Все равно воспаленные, красные веки никуда не денешь, не скроешь. А шум в ушах – эхо давних скандалов – вообще неистребим, по этому поводу и заморачиваться не стоит.
Робин дернул ее за руку, она опустила взгляд. Ясные глазки, свеженькая мордашка – определенно, Робин спокойно проспал всю ночь.
– Ты в порядке, Дачесс?
Ишь, волнуется.
Она несла и его рюкзак, и свой. Предплечье щеголяло синяком – Дачесс ночью ударилась, при падении. Проект с семейным древом был готов лишь наполовину. Училась Дачесс сносно, перебивалась с тройки на четверку; съехать – себе дороже. Держаться старалась тише воды ниже травы. Нельзя ей вляпаться, иначе Стар вызовут в школу. С родительскими собраниями Дачесс выкручивалась: «Понимаете, у мамы вечерняя смена, она не может прийти»; пока что прокатывало. На большой перемене уединялась – незачем ребятам видеть, что там у нее в пакетике для завтрака. Порой – только хлеб с маслом, причем нередко черствый до громкого хруста. Она такая не одна, у некоторых дела еще хуже; Дачесс это знала, просто не хотела примыкать к лагерю вовсе заброшенных.
– Я спала рядом с тобой, а ты всю ночь лягался, – сказала она брату.
– Прости. Ночью кто то шумел. А может, мне приснилось.
Робин пробежал чуть вперед, нырнул в соседний двор, нашел там длинную палку. С ней и вернулся – будто щенок. Стал представлять старика – опирался на палку, кряхтел, пока Дачесс не рассмеялась.
Открылась парадная дверь, и на крыльце возник Брендон Рок, известный трепетным отношением к своему «Мустангу». Стар говорила, лучше бы он так о жене заботился – глядишь, она бы до сих пор с ним жила.
На Брендоне была куртка университетка , линялая и тесная – рукава с трудом дотягивали до середины предплечий. Брендон зыркнул на Робина.
– Не смей приближаться к моей машине.
– Сдалась она ему!
Брендон пересек лужайку, остановился почти вплотную к Дачесс.
– Тебе известно, что там спрятано?
Он мотнул головой в сторону «Мустанга», заботливо покрытого синим брезентовым чехлом. Ритуал Дачесс наблюдала ежевечерне: Брендон укутывал свою тачку, словно бесценного первенца.

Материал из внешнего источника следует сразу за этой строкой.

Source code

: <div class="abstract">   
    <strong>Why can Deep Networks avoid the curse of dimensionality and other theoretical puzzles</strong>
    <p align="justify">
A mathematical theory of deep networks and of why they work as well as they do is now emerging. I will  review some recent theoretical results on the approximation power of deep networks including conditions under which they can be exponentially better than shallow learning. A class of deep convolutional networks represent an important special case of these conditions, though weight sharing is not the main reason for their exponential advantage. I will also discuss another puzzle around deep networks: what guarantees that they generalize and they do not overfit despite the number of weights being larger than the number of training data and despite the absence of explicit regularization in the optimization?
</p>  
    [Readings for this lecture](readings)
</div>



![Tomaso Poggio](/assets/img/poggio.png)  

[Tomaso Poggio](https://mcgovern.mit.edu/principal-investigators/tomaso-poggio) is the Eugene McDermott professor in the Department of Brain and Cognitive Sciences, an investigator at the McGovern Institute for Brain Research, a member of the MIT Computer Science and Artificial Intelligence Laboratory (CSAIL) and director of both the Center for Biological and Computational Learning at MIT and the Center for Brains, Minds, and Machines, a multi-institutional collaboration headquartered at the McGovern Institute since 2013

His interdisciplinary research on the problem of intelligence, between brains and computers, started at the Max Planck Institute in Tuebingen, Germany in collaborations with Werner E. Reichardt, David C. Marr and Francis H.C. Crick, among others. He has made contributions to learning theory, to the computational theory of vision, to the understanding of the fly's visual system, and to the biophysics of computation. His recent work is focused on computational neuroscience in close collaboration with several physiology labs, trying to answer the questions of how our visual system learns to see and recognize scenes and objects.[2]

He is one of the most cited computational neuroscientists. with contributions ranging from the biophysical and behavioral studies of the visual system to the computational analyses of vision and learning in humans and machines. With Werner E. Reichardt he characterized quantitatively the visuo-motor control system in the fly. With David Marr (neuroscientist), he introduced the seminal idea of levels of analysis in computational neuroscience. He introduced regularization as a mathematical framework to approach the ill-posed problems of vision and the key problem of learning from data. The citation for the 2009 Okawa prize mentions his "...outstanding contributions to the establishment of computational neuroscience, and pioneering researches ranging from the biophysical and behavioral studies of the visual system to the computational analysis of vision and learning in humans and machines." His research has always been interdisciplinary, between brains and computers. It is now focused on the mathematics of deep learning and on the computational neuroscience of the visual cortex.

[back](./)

– Мама говорит – насадка на пенис.
К удовлетворению Дачесс, Брендоновы щеки вспыхнули.
– Это «Мустанг» шестьдесят седьмого года.
– Ага. И куртка тоже в шестьдесят седьмом сшита.
– Потому что это мой номер. Ты у мамы поспрашивай обо мне. Я был чемпионом штата. Говорили, что у меня напор тореадора.
– Как как? Запор пидора?
Робин шагнул к Дачесс, взял ее за руку. Брендон сверлил ей спину взглядом, пока они с Робином не свернули с Айви Ранч роуд.
– Чего он разозлился, Дачесс? Я к его «Мустангу» даже не подходил.
– Брендон хочет с нашей мамой встречаться, а она ему каждый раз – от ворот поворот. В этом все дело.
– Вчера Дарк приезжал, да?
Они шли навстречу солнцу. Владельцы магазинчиков поднимали рольставни – готовились торговать.
– Я лично ничего не слышала.
Зимой, без курортного лоска, Кейп Хейвен куда милее, куда честнее, считала Дачесс; зимой он – как все города. Лето – долгое, дивное, дрянное – ее изматывало.
Возле закусочной Рози, под тентом, как всегда, расселась компашка Кэссиди Эванс. Мини юбки, длинные загорелые ноги напоказ. Патлами трясут, губки надувают – чмоки чмоки, подружка.
– Пойдем лучше по Вермонт стрит, – сказал Робин и, не дожидаясь ответа, потащил Дачесс вперед. Мейн стрит с заведением Рози, с гарантированными смешками и шепотками осталась сбоку. – Дачесс, а что мы летом будем делать?